Send back exactly the lines from the opening line of the records below through the one with "ejecutar en la terminal : nomemon app.js".

The data —
---*---
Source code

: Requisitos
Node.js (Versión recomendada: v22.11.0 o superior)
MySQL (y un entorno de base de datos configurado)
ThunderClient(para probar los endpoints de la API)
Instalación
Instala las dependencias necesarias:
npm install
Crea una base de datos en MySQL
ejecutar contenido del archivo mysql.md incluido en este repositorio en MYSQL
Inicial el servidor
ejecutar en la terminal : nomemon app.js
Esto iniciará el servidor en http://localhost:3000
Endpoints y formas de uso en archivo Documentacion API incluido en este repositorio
---*---
Solution for this task —
Source code

: Requisitos
Node.js (Versión recomendada: v22.11.0 o superior)
MySQL (y un entorno de base de datos configurado)
ThunderClient(para probar los endpoints de la API)
Instalación
Instala las dependencias necesarias:
npm install
Crea una base de datos en MySQL
ejecutar contenido del archivo mysql.md incluido en este repositorio en MYSQL
Inicial el servidor
ejecutar en la terminal : nomemon app.js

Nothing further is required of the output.